An astute viewer will also be able to observe a wide variety of speed skating techniques in the 5000m. There are several things which are generally constant throughout the variations – skaters trying to keep their shoulders flat and square, trying to stay as low as is manageable for the distance (pain vs aerodynamic efficiency), and trying to glide as efficiently and for as long as possible. These days there isn’t a huge amount of variation in the ‘racing line’ that skaters take around the track.

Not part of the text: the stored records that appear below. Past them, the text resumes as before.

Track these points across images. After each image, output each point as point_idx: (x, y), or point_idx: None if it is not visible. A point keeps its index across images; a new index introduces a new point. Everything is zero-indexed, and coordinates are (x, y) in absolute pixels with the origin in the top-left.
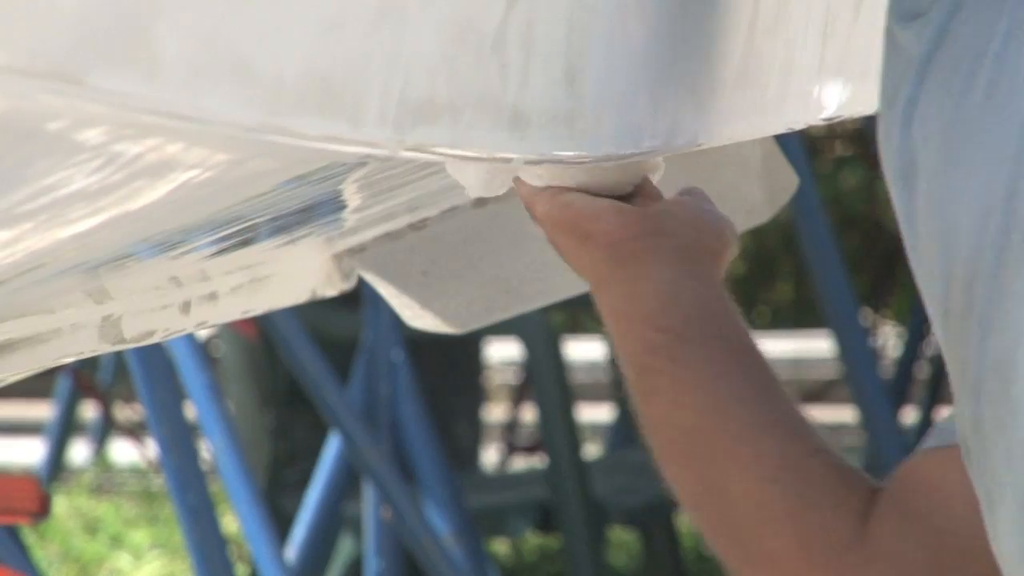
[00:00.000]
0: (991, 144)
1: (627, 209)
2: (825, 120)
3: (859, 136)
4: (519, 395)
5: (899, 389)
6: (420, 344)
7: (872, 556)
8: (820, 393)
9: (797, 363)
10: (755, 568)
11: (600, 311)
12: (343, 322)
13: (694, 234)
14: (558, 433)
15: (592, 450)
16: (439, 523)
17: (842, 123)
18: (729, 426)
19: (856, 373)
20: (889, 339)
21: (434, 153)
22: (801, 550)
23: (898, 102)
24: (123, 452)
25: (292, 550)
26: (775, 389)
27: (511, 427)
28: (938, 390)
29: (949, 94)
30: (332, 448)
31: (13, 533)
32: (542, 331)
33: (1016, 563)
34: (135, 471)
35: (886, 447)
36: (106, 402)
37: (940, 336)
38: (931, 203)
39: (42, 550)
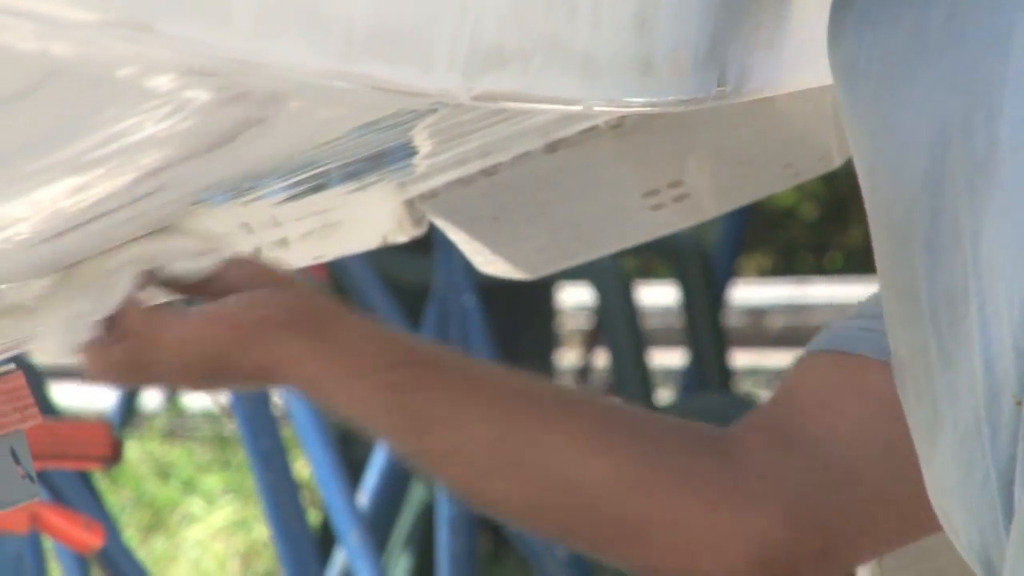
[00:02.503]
0: (946, 70)
1: (272, 288)
2: None
3: None
4: (591, 340)
5: None
6: (492, 289)
7: (765, 490)
8: None
9: None
10: (636, 539)
11: (308, 389)
12: (414, 268)
13: (311, 288)
14: (630, 378)
15: (664, 395)
16: None
17: None
18: (526, 421)
19: None
20: None
21: (504, 100)
22: (674, 501)
23: (854, 2)
24: (195, 397)
25: (364, 496)
26: (533, 378)
27: (583, 372)
28: None
29: (910, 6)
30: None
31: (86, 478)
32: (614, 276)
33: (950, 494)
34: (207, 416)
35: None
36: None
37: (876, 245)
38: (875, 113)
39: (115, 495)
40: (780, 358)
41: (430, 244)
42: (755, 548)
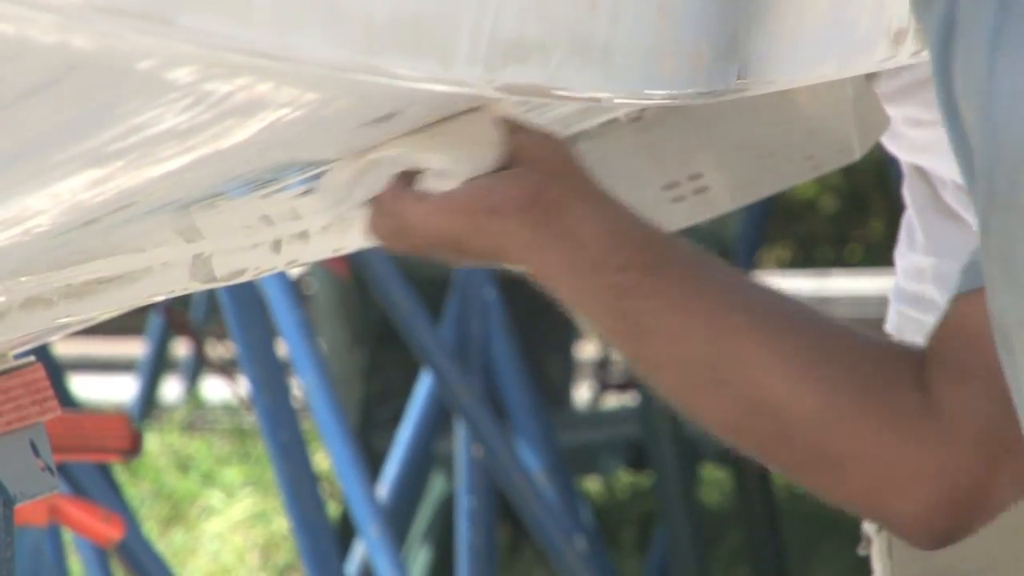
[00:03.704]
0: None
1: (513, 171)
2: (916, 58)
3: None
4: None
5: None
6: (512, 282)
7: (953, 422)
8: None
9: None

In the past, it was beneficial for some skaters to extend the corner by as much as a third of the way down the straight (because corner ‘crossovers’ have the skater applying pressure on the skate for a longer time, as a percentage of their skate-on-ice time) but they’ve recently introduced rules which make doing that very difficult. Variations on straightaway technique a numerous. Håvard Bøkko from Norway, in pair 6 with the very tall Moritz Geisreiter from Germany, displays an excellent example of what I would call “classical” technique. Flat shoulders, flat hips, very little movement of the centre of mass up, down, or to the sides – very efficient. Sven has a very different technique in which he swings considerably from side to side with his bodyweight relative to his shoulders. This has the effect of allowing him to apply more pressure (and thus a harder push) to the sides in the straights, but also requires greater core strength and coordination to execute properly. If the shoulder ‘whip’ is timed incorrectly, it ends up being a lot of effort for not a lot of reward (not to mention more distance travelled). Interestingly, Jorrit Bergsma displays a similar but more extreme variation of this. Watch how wide they both skate in the straights, and also watch out for when they switch from taking six steps down a straight to taking eight steps – it’s the first sign that they are starting to get tired.